'''

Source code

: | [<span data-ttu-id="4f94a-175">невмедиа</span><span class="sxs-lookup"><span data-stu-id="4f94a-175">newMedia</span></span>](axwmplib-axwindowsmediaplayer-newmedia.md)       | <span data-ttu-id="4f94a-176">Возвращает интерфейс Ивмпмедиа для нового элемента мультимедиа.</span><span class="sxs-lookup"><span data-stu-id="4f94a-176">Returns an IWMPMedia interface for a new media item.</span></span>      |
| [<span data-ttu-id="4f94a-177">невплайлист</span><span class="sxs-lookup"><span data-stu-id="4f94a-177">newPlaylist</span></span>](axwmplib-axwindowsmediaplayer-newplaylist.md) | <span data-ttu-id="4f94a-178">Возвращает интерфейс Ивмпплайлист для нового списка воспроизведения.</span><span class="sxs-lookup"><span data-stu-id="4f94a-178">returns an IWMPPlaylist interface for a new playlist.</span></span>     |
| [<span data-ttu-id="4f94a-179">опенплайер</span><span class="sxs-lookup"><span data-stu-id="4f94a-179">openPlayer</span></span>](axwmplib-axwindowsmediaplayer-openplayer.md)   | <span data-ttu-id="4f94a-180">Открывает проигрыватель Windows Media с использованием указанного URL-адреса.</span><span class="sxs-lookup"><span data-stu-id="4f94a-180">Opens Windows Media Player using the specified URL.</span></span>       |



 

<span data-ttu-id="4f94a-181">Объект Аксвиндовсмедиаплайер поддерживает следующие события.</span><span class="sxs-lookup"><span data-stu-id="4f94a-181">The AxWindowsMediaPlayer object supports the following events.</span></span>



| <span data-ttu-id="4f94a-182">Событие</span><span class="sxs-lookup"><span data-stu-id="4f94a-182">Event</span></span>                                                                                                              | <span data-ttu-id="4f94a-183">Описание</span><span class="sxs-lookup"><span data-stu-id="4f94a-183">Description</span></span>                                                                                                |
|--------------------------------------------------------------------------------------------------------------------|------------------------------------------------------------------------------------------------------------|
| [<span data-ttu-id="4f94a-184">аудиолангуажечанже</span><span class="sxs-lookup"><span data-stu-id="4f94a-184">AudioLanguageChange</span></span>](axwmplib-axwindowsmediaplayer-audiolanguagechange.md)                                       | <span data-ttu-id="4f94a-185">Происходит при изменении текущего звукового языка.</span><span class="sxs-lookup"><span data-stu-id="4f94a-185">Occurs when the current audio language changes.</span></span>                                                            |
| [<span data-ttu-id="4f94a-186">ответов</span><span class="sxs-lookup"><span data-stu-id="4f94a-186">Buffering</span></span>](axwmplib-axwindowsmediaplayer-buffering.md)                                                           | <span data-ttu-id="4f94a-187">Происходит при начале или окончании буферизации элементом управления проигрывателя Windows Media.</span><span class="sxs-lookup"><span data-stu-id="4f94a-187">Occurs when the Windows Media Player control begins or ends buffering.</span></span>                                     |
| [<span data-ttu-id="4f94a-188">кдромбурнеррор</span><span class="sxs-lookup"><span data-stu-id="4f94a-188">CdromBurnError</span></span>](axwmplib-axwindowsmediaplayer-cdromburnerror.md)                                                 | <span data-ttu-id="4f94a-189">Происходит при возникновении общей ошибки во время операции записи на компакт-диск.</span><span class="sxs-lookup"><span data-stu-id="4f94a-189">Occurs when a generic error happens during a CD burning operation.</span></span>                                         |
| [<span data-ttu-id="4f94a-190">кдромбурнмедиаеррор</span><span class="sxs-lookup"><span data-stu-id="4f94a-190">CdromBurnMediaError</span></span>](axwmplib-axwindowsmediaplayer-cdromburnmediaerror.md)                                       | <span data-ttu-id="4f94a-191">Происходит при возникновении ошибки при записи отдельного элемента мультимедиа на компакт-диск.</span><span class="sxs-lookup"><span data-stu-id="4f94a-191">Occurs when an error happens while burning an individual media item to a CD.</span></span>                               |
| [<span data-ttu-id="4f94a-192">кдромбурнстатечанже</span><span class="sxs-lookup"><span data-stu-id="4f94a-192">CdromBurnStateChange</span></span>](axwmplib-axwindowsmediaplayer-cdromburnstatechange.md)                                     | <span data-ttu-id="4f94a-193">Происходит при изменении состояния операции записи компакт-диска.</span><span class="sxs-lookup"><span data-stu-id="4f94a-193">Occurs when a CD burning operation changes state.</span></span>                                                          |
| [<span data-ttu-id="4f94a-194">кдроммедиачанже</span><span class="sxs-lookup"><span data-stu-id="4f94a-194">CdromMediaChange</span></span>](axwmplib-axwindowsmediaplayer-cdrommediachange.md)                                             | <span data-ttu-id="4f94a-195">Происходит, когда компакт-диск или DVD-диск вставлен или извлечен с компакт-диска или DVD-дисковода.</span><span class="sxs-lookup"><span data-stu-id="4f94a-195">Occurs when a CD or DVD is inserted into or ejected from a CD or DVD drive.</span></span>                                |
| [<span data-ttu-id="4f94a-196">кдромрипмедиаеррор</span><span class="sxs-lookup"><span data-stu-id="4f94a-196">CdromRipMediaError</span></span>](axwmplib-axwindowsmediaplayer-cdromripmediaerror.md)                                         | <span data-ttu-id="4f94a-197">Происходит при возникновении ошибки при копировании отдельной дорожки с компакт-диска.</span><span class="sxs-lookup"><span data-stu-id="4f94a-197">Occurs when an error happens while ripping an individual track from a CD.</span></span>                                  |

'''

> _Tarea pendiente_: Cuenta las líneas del listado que contienen la cadena "playlist". Responde únicamente con el número.

> _Tu solución_: 1